Required work:
a. List every distinct `wr` function that the AWS Data Wrangler walkthrough calls in its code, written in the form the code uses.
b. Write the next part of the AWS Data Wrangler walkthrough, starting after its final line of code.
___ Supplied text ___
Having those 2 DataFrames created, it will be possible to write them simply to S3 this way:

bucket = "my-bucket"

path1 = f"s3://{bucket}/csv/file1.csv"
path2 = f"s3://{bucket}/csv/file2.csv"

wr.s3.to_csv(df1, path1, index=False)
wr.s3.to_csv(df2, path2, index=False)

As a result, it is also possible to read the previously written files in similar fashion:

df1Bis = wr.s3.read_csv(path1)

df1bis and df1 should present the exact same data.

Finally, it is also possible to re-read written data by reading multiple CSV files at once, listing explicitly which files have to be read:

wr.s3.read_csv([path1, path2])

Things can be made even easier by providing only the prefix to read data from:

wr.s3.read_csv(f"s3://{bucket}/csv/")

As seen, in example before, it is very easy to interact with S3, without having to deal with code complexities or boilerplates.

AWS Glue Data Catalog

Having tried a demo of the library interacting with Amazon S3, the next step is to let the user interact directly with the AWS Glue Data Catalog ?

To interact with, the user just have to use the catalog variable on the module.

wr.catalog.databases()

Previous command should return the database list this way:

Database	Description
0	awswrangler_test	AWS Data Wrangler Test Arena - Glue Database
1	default	Default Hive database
2	sampledb	Sample database

It may not be that simple with direct usage of boto3 API. But it will be that simple also to list available tables in a specific Database:

wr.catalog.tables(database="awswrangler_test")
___ Data supplied ___
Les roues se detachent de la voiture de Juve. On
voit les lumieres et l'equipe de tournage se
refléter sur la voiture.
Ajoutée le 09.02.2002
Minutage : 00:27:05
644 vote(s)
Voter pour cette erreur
___
Numbered responses:
a.
wr.s3.to_csv
wr.s3.read_csv
wr.catalog.databases
wr.catalog.tables

b.
The command should return the following result:


Database	Table	Description	Columns	Partitions
0	awswrangler_test	lambda		col1, col2
1	awswrangler_test	noaa		id, dt, element, value, m_flag, q_flag, s_flag...

Now, to get table details, meaning column informations, there is just the need to call the table() function over the catalog variable.

wr.catalog.table(database="awswrangler_test", table="boston")

The command should return the following field list:


Column Name	Type	Partition	Comment
0	crim	double	False	per capita crime rate by town
1	zn	double	False	proportion of residential land zoned for lots ...
2	indus	double	False	proportion of non-retail business acres per town
3	chas	double	False	Charles River dummy variable (= 1 if tract bou...
4	nox	double	False	nitric oxides concentration (parts per 10 mill...
5	rm	double	False	average number of rooms per dwelling
6	age	double	False	proportion of owner-occupied units built prior...
7	dis	double	False	weighted distances to five Boston employment c...
8	rad	double	False	index of accessibility to radial highways
9	tax	double	False	full-value property-tax rate per $10,000
10	ptratio	double	False	pupil-teacher ratio by town
11	b	double	False	1000(Bk - 0.63)^2 where Bk is the proportion o...
12	lstat	double	False	lower status of the population
13	target	double	False

You may wonder however how to create a table, let's say in Parquet format. To proceed, you have to call the function to_parquet() on s3 variable providing the required parameters:

Parameter	Type	Description
df	pandas.DataFrame	Pandas DataFrame https://pandas.pydata.org/pandas-docs/stable/reference/api/pandas.DataFrame.html
path	str	S3 path (for file e.g. s3://bucket/prefix/filename.parquet) (for dataset e.g. s3://bucket/prefix)
dataset	bool	If True store a parquet dataset instead of a single file. If True, enable all follow arguments: partition_cols, mode, database, table, description, parameters, columns_comments.
database	str, optional	Glue/Athena catalog: Database name.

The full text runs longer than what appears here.